AI Benchmarking Toolkit 1.0 Released: Equipped with a Graphical User Interface, Expanded Model and Task Coverage, and Enhanced Hardware Acceleration Support
The MLCommons consortium has announced the release of MLPerf Client 1.0, a new AI performance testing tool designed to measure local AI model performance on client devices equipped with GPUs and NPUs. This benchmark has been developed by the MLPerf Client working group in collaboration with major hardware and software vendors.

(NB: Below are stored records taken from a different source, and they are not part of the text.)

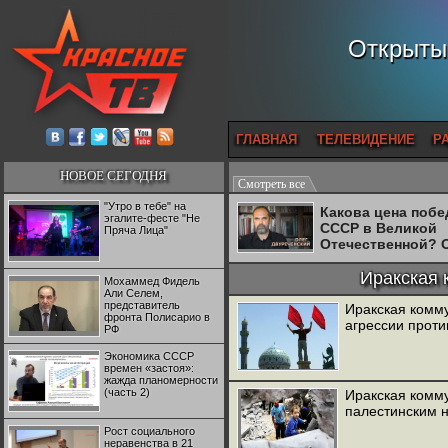
Открытый
ГЛАВНАЯ
ТЕЛЕВИДЕНИЕ
Р
НОВОЕ СЕГОДНЯ
Смотреть все
"Утро в тебе" на
Какова цена поб
эгалите-фесте "Не
СССР в Великой
Пряча Лица"
Отечественной? 
Двуреченский о
потерянной
Иракская 
Мохаммед Фидель
революционност
Али Селем,
представитель
Иракская комму
фронта Полисарио в
агрессии проти
РФ
Экономика СССР
времен «застоя»:
жажда планомерности
(часть 2)
Иракская комму
палестинским 
Рост социального
неравенства в 21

MLPerf Client 1.0 expands upon prior versions by including more AI models, supporting hardware acceleration on a wider range of devices from various vendors, and testing a broader spectrum of user interactions with language models. It also features a user-friendly graphical interface to appeal to casual users.
The benchmark supports testing with AI models such as Meta’s Llama 2 7B Chat, Llama 3.1 8B Instruct, Microsoft’s Phi 3.5 Mini Instruct, and the experimental Phi 4 Reasoning 14B model, representing next-generation large language models with increasing parameter sizes and capabilities.
MLPerf Client 1.0 facilitates hardware acceleration across more devices and vendor platforms, including GPUs and neural processing units (NPUs) commonly found in client devices. This allows it to test execution paths optimized for diverse accelerators, reflecting the rapidly evolving client AI landscape where workloads and best execution hardware vary greatly.
Some experimental workloads in MLPerf Client 1.0 require a GPU with 16GB of VRAM to run, allowing for stress testing of higher-end hardware. The hardware and software stacks of client AI are fluid, and the various ways to accelerate AI workloads locally are numerous.
MLPerf Client 1.0 is available as a free download from GitHub. Support for Intel GPUs is available via ONNX Runtime GenAI-DirectML, Intel NPUs via Microsoft Windows ML and the OpenVINO execution provider, NVIDIA GPUs via Llama.cpp-CUDA, AMD GPUs and NPUs via ONNX Runtime GenAI and the Ryzen AI SDK, and Apple Mac GPUs via Llama.cpp-Metal and MLX.
With MLPerf Client 1.0, users can easily understand the full range of benchmarks they can run on their hardware and choose among them. The GUI version provides real-time monitoring of various hardware resources on a system, making it an essential tool for anyone interested in optimizing the performance of their client AI workloads.
Data-and-cloud-computing technology plays a crucial role in facilitating hardware acceleration across devices for the MLPerf Client 1.0 benchmark, which supports a wide range of ML models and various vendor platforms, including GPUs and neural processing units (NPUs). This advancement in technology allows for testing execution paths optimized for diverse accelerators, reflecting the rapidly evolving client AI landscape.